WEDNESDAY, 19 AUGUST 2009
JAKARTA — Senior Asian officials met in Indonesia on Thursday to discuss issuing an unprecedented call for amnesty for Myanmar democracy icon Aung San Suu Kyi, Indonesia’s foreign ministry said.
The officials from the 10-member Association of Southeast Asian Nations (ASEAN), which includes Myanmar, were considering a “joint appeal” for Suu Kyi’s release from house arrest, ministry spokesman Teuku Faizasyah said.
The appeal could be in the form of a letter to the Myanmar junta, which recently extended the Nobel Peace laureate’s confinement for 18 months after a trial widely seen as a sham.

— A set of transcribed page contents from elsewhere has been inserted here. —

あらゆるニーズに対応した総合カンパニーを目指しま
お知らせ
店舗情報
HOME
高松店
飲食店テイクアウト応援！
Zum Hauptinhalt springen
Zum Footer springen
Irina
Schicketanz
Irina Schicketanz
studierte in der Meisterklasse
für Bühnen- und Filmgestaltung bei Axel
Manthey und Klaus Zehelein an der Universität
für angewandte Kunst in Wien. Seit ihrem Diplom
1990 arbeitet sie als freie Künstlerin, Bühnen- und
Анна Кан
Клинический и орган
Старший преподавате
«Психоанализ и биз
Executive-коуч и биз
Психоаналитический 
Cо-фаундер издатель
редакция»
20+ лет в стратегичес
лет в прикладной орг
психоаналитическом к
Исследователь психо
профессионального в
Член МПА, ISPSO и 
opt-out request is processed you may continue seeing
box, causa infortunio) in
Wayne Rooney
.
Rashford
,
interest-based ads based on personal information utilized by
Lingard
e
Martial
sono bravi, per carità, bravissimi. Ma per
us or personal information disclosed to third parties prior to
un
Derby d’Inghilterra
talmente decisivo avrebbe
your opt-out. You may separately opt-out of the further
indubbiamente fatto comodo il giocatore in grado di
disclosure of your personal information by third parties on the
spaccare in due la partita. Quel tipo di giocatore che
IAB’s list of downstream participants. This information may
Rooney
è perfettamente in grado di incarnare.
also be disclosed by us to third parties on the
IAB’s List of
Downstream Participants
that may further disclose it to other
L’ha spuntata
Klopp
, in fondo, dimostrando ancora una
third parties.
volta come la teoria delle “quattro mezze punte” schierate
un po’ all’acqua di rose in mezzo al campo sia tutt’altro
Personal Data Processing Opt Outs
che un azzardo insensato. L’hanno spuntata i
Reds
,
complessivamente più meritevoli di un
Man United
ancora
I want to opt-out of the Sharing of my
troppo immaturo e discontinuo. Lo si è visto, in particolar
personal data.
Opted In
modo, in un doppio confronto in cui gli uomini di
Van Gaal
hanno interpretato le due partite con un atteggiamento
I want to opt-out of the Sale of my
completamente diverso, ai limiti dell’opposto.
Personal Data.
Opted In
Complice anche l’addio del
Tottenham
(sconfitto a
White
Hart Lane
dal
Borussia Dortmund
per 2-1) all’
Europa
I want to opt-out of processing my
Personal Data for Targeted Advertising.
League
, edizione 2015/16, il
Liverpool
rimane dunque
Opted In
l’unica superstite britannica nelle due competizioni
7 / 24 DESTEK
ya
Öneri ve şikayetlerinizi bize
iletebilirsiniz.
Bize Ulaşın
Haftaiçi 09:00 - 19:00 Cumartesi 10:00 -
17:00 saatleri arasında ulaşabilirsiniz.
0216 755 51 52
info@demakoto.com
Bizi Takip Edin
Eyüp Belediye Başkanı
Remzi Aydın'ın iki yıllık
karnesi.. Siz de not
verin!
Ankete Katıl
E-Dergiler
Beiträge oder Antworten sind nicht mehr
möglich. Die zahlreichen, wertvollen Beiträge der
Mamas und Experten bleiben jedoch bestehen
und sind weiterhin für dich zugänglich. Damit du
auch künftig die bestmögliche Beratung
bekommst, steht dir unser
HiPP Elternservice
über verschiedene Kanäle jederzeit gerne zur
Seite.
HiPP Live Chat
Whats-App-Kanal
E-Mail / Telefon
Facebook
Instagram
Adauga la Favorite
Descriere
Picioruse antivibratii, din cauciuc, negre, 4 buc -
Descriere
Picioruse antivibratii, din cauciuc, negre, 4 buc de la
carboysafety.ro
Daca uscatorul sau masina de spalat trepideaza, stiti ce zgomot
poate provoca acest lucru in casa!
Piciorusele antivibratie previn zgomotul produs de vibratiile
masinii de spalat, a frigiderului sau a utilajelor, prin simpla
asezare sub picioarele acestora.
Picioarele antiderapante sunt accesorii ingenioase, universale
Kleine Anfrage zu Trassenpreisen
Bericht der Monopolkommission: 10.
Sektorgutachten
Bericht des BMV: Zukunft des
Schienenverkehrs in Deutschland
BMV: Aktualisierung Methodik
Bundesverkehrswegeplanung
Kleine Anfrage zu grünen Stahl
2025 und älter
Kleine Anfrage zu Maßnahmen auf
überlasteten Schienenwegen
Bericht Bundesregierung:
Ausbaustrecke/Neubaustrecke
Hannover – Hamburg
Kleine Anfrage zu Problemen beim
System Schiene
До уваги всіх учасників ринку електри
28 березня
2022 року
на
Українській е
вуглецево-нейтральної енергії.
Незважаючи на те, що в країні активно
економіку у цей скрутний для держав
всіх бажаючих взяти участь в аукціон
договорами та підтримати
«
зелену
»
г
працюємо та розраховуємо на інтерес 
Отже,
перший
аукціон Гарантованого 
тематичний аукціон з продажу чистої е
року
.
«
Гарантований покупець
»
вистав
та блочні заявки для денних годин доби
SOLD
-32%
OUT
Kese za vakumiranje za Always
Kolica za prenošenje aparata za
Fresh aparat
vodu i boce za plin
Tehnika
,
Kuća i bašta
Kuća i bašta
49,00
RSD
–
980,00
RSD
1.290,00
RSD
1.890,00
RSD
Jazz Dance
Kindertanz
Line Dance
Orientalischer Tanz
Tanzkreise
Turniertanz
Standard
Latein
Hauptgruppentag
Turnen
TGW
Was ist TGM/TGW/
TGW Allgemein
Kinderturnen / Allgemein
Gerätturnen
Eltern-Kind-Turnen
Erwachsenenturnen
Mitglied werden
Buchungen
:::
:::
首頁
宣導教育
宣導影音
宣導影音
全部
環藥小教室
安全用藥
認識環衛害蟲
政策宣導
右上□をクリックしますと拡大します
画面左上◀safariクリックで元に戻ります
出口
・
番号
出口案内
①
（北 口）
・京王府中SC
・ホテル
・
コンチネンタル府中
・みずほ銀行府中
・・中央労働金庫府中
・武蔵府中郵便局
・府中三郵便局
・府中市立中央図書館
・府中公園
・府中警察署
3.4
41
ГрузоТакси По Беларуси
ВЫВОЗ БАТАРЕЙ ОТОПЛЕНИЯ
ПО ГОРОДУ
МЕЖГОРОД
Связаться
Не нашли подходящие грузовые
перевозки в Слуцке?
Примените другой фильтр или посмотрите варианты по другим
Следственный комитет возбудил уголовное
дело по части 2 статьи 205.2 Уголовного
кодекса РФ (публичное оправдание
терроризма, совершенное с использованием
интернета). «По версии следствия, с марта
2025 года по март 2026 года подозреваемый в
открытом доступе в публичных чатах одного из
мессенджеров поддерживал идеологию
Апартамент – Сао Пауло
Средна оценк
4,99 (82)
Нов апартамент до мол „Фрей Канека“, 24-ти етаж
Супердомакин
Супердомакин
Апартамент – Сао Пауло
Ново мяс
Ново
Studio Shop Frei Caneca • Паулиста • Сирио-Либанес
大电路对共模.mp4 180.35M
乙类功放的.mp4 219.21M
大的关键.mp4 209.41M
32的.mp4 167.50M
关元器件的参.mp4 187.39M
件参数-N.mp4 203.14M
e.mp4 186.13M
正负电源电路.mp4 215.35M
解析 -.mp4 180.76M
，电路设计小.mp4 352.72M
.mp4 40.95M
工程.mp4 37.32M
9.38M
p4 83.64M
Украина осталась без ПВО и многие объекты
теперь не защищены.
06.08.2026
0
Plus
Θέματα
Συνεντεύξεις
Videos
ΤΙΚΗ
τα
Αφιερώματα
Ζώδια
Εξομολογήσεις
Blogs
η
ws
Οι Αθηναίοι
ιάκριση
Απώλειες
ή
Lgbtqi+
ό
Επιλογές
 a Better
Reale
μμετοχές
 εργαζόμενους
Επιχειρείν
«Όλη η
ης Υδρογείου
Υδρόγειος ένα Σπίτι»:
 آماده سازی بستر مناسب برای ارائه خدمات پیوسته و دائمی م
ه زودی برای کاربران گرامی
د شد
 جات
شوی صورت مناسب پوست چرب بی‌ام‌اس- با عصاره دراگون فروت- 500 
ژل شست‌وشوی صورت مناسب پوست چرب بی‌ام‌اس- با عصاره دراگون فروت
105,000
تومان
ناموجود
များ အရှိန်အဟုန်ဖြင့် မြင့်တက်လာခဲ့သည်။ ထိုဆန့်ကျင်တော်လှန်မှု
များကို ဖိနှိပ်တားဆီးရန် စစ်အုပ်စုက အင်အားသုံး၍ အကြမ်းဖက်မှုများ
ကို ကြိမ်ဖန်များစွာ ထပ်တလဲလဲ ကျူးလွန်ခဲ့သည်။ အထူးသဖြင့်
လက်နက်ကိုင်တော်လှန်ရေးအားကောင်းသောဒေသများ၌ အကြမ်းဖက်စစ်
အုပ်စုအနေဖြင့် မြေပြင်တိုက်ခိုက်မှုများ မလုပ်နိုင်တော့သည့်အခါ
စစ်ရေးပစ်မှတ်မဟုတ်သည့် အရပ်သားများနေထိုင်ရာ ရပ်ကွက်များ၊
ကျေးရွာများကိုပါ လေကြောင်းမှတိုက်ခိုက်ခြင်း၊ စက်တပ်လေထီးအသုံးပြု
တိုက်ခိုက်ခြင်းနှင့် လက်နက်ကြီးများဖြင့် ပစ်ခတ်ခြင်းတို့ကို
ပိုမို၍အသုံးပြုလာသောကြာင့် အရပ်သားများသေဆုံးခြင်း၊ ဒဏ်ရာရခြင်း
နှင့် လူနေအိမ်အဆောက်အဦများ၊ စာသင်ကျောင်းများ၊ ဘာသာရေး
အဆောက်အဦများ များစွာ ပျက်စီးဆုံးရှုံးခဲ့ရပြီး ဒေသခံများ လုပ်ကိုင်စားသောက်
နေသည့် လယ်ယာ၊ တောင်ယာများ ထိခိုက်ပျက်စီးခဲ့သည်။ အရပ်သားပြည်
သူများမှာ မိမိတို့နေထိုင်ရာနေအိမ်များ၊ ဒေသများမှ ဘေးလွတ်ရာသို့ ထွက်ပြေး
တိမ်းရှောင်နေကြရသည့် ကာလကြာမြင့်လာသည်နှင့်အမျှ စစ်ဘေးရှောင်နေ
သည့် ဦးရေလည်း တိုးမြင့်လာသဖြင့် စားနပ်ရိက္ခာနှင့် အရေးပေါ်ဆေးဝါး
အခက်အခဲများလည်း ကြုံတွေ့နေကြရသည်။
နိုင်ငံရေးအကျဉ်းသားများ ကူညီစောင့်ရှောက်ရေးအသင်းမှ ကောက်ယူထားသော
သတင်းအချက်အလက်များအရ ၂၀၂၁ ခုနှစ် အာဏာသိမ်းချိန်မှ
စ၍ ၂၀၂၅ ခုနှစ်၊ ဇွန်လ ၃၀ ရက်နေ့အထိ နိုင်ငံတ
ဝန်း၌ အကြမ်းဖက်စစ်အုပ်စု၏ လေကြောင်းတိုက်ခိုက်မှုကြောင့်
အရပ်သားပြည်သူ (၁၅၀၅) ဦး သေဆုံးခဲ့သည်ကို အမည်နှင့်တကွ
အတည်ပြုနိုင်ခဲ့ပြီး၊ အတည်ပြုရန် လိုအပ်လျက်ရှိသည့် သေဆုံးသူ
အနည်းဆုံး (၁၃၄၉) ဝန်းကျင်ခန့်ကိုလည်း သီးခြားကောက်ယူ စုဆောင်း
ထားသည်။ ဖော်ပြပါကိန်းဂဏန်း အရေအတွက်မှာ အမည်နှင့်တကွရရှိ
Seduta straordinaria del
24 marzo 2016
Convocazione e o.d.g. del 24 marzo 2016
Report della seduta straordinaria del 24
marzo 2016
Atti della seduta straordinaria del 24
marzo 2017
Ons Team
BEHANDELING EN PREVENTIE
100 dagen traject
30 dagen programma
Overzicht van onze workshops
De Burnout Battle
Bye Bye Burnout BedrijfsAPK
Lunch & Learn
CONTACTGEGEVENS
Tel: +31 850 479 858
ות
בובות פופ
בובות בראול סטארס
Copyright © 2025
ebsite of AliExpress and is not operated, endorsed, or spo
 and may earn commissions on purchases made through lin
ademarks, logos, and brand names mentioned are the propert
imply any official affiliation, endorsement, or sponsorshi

“From what I remember, this would be the first such joint appeal for amnesty,” Faizasyah told AFP.
“We don’t know what form it will take. It could be in the form of letter to Myanmar, but they will have to discuss this.”
Any such appeal would signal a toughening of the bloc’s attitude toward the junta and would be a significant departure from ASEAN’s much-criticised principle of non-interference in members’ internal affairs, analysts said.
“To my knowledge, this is a first for ASEAN. The effort is unusual and a step forward,” Singapore Institute of International Affairs chairman Simon Tay said.
“They will not expel Myanmar or sanction it — not yet — but they will not sit impassively if the regime continues to act in this manner… If followed up, and the regime does respond, it can signal a diplomatic opening.”
Thailand said last Friday it was pushing for a consensus among member states to ask Myanmar’s military rulers to pardon Suu Kyi. Faizasyah said the initiative also had the full support of the Indonesian government.
Suu Kyi led her National League for Democracy to a landslide victory in elections in 1990, but the junta has refused to recognise the result and has kept her locked away in her lakeside home for 14 of the subsequent years.
As well as Myanmar, ASEAN also groups Brunei, Cambodia, Indonesia, Laos, Malaysia, the Philippines, Singapore, Thailand and Vietnam.